More burns from the same reason.
(Image from the media.)

Well, the soldiers are in their barracks, so this must still be a democracy, so whopeeee!

[1] The original wording:
“...Il a raison de rappeler que’en dix ans de pouvoir, lui et le AKP ont été élus, puis réélus régulièrement, et que son partie représente la moitié du peuple turc. Son pays a connu une croissance remarcable , il a remis les militaires dans les casernes, et la Turquie et redevenue une puissance indépasséé depuis l’Empire ottoman...”

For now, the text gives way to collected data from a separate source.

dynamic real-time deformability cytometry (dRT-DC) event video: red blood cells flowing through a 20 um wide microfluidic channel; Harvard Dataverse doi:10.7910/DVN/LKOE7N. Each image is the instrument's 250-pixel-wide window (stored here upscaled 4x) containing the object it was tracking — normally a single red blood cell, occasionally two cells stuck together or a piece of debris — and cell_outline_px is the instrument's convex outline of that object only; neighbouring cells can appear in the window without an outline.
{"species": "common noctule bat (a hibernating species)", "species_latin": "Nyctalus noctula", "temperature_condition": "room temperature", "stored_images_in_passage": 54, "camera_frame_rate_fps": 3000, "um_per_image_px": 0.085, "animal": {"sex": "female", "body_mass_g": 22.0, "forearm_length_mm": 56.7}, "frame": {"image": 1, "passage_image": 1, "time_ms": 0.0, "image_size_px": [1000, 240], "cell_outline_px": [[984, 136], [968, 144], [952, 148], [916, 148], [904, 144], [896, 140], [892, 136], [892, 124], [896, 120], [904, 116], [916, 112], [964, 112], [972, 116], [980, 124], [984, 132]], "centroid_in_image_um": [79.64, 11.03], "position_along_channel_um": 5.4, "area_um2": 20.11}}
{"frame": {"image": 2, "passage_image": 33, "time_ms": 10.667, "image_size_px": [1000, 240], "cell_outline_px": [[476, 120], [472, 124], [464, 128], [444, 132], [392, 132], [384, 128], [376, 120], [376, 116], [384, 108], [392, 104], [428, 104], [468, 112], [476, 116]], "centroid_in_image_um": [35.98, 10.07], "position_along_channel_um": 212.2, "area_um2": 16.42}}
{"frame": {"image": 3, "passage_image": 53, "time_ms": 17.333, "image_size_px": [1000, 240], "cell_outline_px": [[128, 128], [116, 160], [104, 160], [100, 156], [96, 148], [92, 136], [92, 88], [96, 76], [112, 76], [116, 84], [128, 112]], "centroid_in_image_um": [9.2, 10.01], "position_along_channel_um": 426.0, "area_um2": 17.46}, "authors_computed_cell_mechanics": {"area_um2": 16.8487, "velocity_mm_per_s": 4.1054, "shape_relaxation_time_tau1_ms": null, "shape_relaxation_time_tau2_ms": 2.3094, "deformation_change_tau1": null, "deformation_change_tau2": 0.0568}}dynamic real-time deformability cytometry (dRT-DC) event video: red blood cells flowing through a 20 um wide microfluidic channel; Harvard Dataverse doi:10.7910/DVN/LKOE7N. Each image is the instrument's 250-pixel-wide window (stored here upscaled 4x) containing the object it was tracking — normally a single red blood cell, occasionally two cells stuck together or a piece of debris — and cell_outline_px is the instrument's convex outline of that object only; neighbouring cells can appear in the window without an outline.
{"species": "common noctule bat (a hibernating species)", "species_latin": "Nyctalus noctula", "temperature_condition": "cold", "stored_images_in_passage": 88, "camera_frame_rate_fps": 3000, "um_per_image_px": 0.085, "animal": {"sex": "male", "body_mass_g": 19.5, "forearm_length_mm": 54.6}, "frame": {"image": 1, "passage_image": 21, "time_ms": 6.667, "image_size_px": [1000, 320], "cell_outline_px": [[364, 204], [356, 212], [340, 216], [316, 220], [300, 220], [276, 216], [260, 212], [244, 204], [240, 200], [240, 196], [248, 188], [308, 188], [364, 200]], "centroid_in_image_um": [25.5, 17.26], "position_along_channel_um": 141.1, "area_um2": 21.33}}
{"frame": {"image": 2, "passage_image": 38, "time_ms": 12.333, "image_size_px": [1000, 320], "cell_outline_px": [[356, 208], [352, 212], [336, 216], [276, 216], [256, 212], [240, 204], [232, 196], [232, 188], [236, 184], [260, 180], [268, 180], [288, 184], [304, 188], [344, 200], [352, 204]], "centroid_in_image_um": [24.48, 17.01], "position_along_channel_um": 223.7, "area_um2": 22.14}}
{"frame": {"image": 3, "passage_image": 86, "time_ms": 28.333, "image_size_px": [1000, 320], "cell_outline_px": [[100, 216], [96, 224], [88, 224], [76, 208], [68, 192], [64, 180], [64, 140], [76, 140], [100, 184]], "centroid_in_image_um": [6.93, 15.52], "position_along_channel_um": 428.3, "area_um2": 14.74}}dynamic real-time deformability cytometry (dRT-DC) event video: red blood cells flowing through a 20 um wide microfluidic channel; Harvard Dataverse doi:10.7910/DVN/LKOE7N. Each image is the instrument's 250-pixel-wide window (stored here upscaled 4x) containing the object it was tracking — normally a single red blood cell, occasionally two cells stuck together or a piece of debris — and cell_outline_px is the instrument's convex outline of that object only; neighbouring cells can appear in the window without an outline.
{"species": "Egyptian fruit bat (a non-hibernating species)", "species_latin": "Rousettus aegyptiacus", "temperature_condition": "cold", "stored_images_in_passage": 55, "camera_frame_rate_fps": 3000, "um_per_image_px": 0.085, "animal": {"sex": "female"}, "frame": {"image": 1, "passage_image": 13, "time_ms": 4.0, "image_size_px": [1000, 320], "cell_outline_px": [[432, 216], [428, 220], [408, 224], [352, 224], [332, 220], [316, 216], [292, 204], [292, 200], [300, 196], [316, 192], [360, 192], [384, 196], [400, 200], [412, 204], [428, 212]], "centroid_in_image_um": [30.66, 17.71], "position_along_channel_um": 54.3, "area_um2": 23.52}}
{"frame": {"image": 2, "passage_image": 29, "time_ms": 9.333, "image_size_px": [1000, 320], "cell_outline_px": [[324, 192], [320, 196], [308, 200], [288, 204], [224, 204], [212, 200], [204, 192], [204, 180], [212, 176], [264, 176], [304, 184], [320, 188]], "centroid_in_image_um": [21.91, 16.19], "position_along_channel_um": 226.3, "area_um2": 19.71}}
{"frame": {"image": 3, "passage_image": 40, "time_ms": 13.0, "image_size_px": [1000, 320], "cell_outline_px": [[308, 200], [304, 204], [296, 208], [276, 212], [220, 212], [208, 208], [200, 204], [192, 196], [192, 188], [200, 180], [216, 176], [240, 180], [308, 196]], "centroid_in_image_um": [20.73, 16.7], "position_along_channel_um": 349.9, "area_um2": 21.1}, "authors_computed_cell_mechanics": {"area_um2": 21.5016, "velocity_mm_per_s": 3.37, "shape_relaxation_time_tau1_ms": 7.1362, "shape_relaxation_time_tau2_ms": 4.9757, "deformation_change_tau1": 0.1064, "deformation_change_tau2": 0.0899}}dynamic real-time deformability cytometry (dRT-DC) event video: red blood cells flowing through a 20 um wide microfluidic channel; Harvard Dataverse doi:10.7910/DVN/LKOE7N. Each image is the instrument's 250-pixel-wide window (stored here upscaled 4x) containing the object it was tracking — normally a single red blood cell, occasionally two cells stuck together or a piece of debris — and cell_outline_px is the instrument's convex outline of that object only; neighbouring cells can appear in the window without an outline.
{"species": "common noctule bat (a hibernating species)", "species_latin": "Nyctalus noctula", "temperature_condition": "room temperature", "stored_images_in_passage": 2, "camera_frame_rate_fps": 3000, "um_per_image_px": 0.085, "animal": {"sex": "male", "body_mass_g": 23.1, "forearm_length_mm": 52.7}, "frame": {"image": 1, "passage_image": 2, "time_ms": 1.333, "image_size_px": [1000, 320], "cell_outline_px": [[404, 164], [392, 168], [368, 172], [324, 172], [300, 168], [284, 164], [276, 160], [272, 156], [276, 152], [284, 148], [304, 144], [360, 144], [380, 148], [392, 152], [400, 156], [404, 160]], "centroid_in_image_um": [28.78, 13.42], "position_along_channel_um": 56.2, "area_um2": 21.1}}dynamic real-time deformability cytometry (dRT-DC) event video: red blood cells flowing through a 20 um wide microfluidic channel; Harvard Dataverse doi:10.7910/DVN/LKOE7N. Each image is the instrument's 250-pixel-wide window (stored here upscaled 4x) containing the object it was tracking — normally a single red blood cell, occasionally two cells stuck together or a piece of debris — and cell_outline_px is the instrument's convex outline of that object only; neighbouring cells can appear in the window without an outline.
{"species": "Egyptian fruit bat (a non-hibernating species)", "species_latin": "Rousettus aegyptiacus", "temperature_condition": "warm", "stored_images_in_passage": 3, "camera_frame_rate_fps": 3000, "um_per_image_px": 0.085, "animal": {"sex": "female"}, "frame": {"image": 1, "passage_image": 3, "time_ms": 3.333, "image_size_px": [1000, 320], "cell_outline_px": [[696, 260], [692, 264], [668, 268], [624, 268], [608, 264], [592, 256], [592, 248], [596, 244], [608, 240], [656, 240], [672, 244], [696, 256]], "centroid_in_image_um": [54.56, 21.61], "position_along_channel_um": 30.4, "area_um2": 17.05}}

[2] The three times the military actively intervened were on May 27th, 1960, March 12th 1970, and September 12th 1980. All three were in circumstances of anarchy and extreme violence.The AKP also likes to count the National Security Council Resolutions of February 28th, 1997, as a  fourth “coup”, and has been busily arresting officers and also civilians, now aged and mostly retired, who were in someway involved. At the time the press had been very vocal regarding the dangers of rising fundamentalism, against which the resolutions were passed.
The moral cost of keeping the soldiers in their barracks has been very high; fabricated evidence, false witnesses and outright blackmail have been employed to bring it about, with the collusion of an infiltrated police and compromised judiciary. Most of this blog has been about this wide-ranging, devious operation to deprive the Republic of Turkey of its defenders.
[3] Much has been written and discussed about the infiltration of the Gülen sect, serving US interests, infiltrating the police and the judiciary.
[4] A “toma” is an armored police vehicle that is equipped to squirt pressurized water. “Toma” is an acronym for “Vehicle for Intervening in Public Incidents” (Toplumsal Olaylara Müdahele Aracı)
[5] Original text message:
“Evet hareket az kalır ben izmitteyim ama gezi parkını tamamen polis boşalttı ve ciddi şiddet uyguladı bir kaç foto gonderdim. Tomalar su yerine kimyasal sıktı ciltlerinde birinci derece yanık oldu. İnsanlar ezildi tomaların altında.”